O que fazer - Continue o texto sobre professores, começando logo depois da última frase que aparece.

Trecho do texto -
Professor só tem dois destinos possíveis: enquanto está aqui
na Terra é a cadeia. Depois que bater com as dez é o inferno. Simples assim.
Entre os adjetivos que podemos e devemos usar para qualificar um professor estão:
ladrão, contrabandista, falsário, gatuno, larápio, safado. Em resumo, professor
é tudo bandido. E ponto final.
Eu arriscaria estender essa minha definição a todo e
qualquer professor, mas, como eu mesma sou professora, portanto, carrego comigo
todos os adjetivos citados acima e não quero aumentar minhas penas com
acusações de injúria, calúnia, difamação, danos morais e blá, blá, blá, vou
restringir meus comentários aos professores de língua estrangeira.
(Mas lá no fundo o que vou dizer serve pra TODOS os mestres
que se esgueiram criminosamente pelo mundo, tenho certeza!)

Dados extraídos -
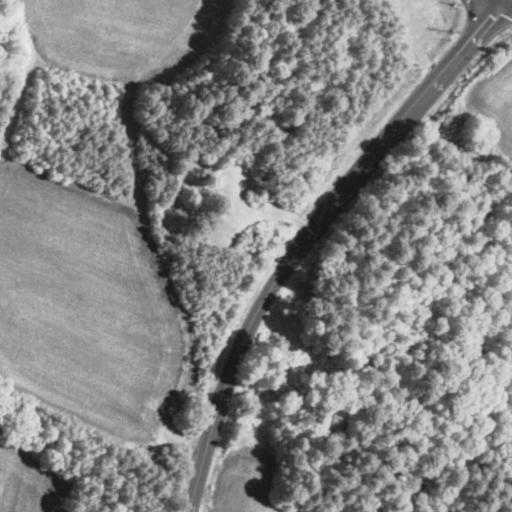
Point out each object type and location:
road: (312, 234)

==

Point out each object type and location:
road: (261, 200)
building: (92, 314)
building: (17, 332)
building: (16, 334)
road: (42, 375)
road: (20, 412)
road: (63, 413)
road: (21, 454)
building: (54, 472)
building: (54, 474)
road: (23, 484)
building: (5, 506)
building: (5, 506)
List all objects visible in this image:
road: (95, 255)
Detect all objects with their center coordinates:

* * *

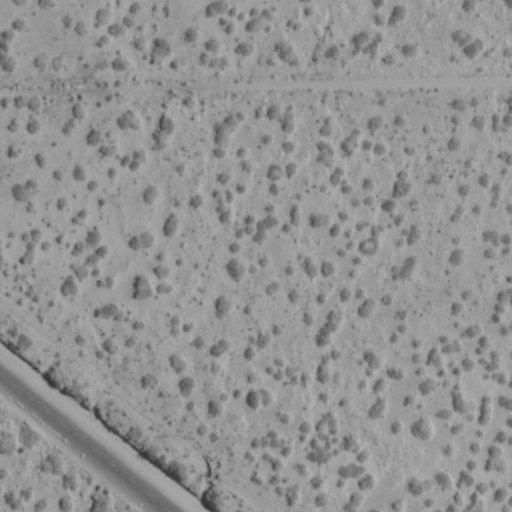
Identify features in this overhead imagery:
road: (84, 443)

Resultado da tarefa -
Retomando, professor de língua estrangeira é tudo bandido. A
gente faz fotocópia não autorizada de livro, jornal, revista; baixamos clipes
de música da internet; copiamos discos e filmes de todo gênero; usamos imagens
de Deus e o mundo sem pedir licença; mandamos vir ou trazemos, nós mesmos, DVDs
de outros países dos quais vamos quebrar o mecanismo de regiões que impedem que
os filmes sejam exibidos aqui, ou desbloquearemos o aparelho de DVD!
Não há um só dia, uma só aula, em que eu não infrinja alguma
lei de direito autoral e, ouso arriscar, imagino que o mesmo acontece com meus
colegas de profissão, seja em que sala dessa Torre de Babel repleta de
meliantes eles estiverem.
O mais engraçado é que não lucramos com o fruto de nossas
más ações, ao contrário, pagamos por
ele, literalmente, isto é, usamos o nosso vil metal! Pagamos as cópias,
compramos os DVDs virgens ou não, gastamos nosso tempo, dinheiro, além de horas
e horas da banda larga da nossa internet (sem falar nas horas de sono que
prodigalizamos nessas tarefas).
Assim foi, assim é e assim será cada vez mais.
Se a polícia decidisse botar escuta num centro de línguas
qualquer poderia ouvir coisas como:
- Aí brother, tô
com uma lista novinha de filmes pra trabalhar os tempos do passado. Vai um aí?
- Opa, mec,
demorô! Passa o bagulho pra cá! Madona
mia! Grazie!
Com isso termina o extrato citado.